** Opening Supplied data block **

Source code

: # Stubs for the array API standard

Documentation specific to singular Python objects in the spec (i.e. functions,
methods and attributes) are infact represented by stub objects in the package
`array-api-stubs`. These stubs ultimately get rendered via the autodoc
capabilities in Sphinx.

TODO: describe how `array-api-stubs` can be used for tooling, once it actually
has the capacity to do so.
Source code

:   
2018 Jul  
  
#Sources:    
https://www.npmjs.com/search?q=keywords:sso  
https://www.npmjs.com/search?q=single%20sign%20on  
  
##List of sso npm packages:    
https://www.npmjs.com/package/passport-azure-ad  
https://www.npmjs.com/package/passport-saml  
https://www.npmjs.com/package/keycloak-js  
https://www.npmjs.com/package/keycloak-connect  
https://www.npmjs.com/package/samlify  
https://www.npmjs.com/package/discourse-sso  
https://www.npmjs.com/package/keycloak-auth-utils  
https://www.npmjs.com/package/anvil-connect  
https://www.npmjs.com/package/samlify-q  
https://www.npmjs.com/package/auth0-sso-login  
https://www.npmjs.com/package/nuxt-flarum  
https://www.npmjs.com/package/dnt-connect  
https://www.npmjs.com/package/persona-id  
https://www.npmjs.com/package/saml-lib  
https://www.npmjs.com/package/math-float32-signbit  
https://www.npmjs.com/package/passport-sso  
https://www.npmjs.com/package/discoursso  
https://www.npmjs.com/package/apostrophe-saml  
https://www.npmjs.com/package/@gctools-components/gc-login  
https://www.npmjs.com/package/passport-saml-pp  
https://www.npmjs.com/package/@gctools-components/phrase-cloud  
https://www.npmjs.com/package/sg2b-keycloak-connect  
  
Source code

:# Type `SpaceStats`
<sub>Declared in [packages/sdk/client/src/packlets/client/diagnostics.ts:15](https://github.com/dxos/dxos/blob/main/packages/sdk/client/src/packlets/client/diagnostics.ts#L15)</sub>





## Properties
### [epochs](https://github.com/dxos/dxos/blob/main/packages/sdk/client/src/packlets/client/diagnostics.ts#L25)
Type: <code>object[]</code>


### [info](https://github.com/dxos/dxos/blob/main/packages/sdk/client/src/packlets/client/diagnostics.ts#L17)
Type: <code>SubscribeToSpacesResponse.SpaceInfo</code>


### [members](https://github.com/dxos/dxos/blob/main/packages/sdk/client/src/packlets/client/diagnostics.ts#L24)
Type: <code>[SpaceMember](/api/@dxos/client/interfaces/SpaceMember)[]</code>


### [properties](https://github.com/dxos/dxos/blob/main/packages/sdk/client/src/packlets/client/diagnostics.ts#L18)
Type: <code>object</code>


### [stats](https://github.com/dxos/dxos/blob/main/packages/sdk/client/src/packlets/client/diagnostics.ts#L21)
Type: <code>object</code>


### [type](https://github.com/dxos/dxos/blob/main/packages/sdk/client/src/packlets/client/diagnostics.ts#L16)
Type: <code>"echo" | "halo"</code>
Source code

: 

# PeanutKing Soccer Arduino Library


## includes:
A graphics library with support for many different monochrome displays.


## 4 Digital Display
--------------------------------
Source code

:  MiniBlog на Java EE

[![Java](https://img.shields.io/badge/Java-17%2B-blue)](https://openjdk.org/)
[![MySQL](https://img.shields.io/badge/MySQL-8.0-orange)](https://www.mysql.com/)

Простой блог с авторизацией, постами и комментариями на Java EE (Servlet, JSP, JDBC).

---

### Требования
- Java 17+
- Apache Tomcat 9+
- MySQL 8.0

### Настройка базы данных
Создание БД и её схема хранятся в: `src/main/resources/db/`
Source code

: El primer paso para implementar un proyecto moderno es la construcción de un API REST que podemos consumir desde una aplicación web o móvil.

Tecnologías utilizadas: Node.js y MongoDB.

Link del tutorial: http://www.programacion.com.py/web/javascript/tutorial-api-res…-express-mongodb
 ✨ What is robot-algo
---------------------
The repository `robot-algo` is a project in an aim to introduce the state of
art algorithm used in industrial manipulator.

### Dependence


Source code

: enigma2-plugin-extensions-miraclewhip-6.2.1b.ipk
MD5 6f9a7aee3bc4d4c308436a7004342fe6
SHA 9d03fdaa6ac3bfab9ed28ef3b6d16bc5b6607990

** Closing Supplied data block **

Description of the task: The answer should be the complete set of records, printed exactly.

Answer below:
Source code

: # Stubs for the array API standard

Documentation specific to singular Python objects in the spec (i.e. functions,
methods and attributes) are infact represented by stub objects in the package
`array-api-stubs`. These stubs ultimately get rendered via the autodoc
capabilities in Sphinx.

TODO: describe how `array-api-stubs` can be used for tooling, once it actually
has the capacity to do so.
Source code

:   
2018 Jul  
  
#Sources:    
https://www.npmjs.com/search?q=keywords:sso  
https://www.npmjs.com/search?q=single%20sign%20on  
  
##List of sso npm packages:    
https://www.npmjs.com/package/passport-azure-ad  
https://www.npmjs.com/package/passport-saml  
https://www.npmjs.com/package/keycloak-js  
https://www.npmjs.com/package/keycloak-connect  
https://www.npmjs.com/package/samlify  
https://www.npmjs.com/package/discourse-sso  
https://www.npmjs.com/package/keycloak-auth-utils  
https://www.npmjs.com/package/anvil-connect  
https://www.npmjs.com/package/samlify-q  
https://www.npmjs.com/package/auth0-sso-login  
https://www.npmjs.com/package/nuxt-flarum  
https://www.npmjs.com/package/dnt-connect  
https://www.npmjs.com/package/persona-id  
https://www.npmjs.com/package/saml-lib  
https://www.npmjs.com/package/math-float32-signbit  
https://www.npmjs.com/package/passport-sso  
https://www.npmjs.com/package/discoursso  
https://www.npmjs.com/package/apostrophe-saml  
https://www.npmjs.com/package/@gctools-components/gc-login  
https://www.npmjs.com/package/passport-saml-pp  
https://www.npmjs.com/package/@gctools-components/phrase-cloud  
https://www.npmjs.com/package/sg2b-keycloak-connect  
  
Source code

:# Type `SpaceStats`
<sub>Declared in [packages/sdk/client/src/packlets/client/diagnostics.ts:15](https://github.com/dxos/dxos/blob/main/packages/sdk/client/src/packlets/client/diagnostics.ts#L15)</sub>





## Properties
### [epochs](https://github.com/dxos/dxos/blob/main/packages/sdk/client/src/packlets/client/diagnostics.ts#L25)
Type: <code>object[]</code>


### [info](https://github.com/dxos/dxos/blob/main/packages/sdk/client/src/packlets/client/diagnostics.ts#L17)
Type: <code>SubscribeToSpacesResponse.SpaceInfo</code>


### [members](https://github.com/dxos/dxos/blob/main/packages/sdk/client/src/packlets/client/diagnostics.ts#L24)
Type: <code>[SpaceMember](/api/@dxos/client/interfaces/SpaceMember)[]</code>


### [properties](https://github.com/dxos/dxos/blob/main/packages/sdk/client/src/packlets/client/diagnostics.ts#L18)
Type: <code>object</code>


### [stats](https://github.com/dxos/dxos/blob/main/packages/sdk/client/src/packlets/client/diagnostics.ts#L21)
Type: <code>object</code>


### [type](https://github.com/dxos/dxos/blob/main/packages/sdk/client/src/packlets/client/diagnostics.ts#L16)
Type: <code>"echo" | "halo"</code>
Source code

: 

# PeanutKing Soccer Arduino Library


## includes:
A graphics library with support for many different monochrome displays.


## 4 Digital Display
--------------------------------
Source code

:  MiniBlog на Java EE

[![Java](https://img.shields.io/badge/Java-17%2B-blue)](https://openjdk.org/)
[![MySQL](https://img.shields.io/badge/MySQL-8.0-orange)](https://www.mysql.com/)

Простой блог с авторизацией, постами и комментариями на Java EE (Servlet, JSP, JDBC).

---

### Требования
- Java 17+
- Apache Tomcat 9+
- MySQL 8.0

### Настройка базы данных
Создание БД и её схема хранятся в: `src/main/resources/db/`
Source code

: El primer paso para implementar un proyecto moderno es la construcción de un API REST que podemos consumir desde una aplicación web o móvil.

Tecnologías utilizadas: Node.js y MongoDB.

Link del tutorial: http://www.programacion.com.py/web/javascript/tutorial-api-res…-express-mongodb
 ✨ What is robot-algo
---------------------
The repository `robot-algo` is a project in an aim to introduce the state of
art algorithm used in industrial manipulator.

### Dependence


Source code

: enigma2-plugin-extensions-miraclewhip-6.2.1b.ipk
MD5 6f9a7aee3bc4d4c308436a7004342fe6
SHA 9d03fdaa6ac3bfab9ed28ef3b6d16bc5b6607990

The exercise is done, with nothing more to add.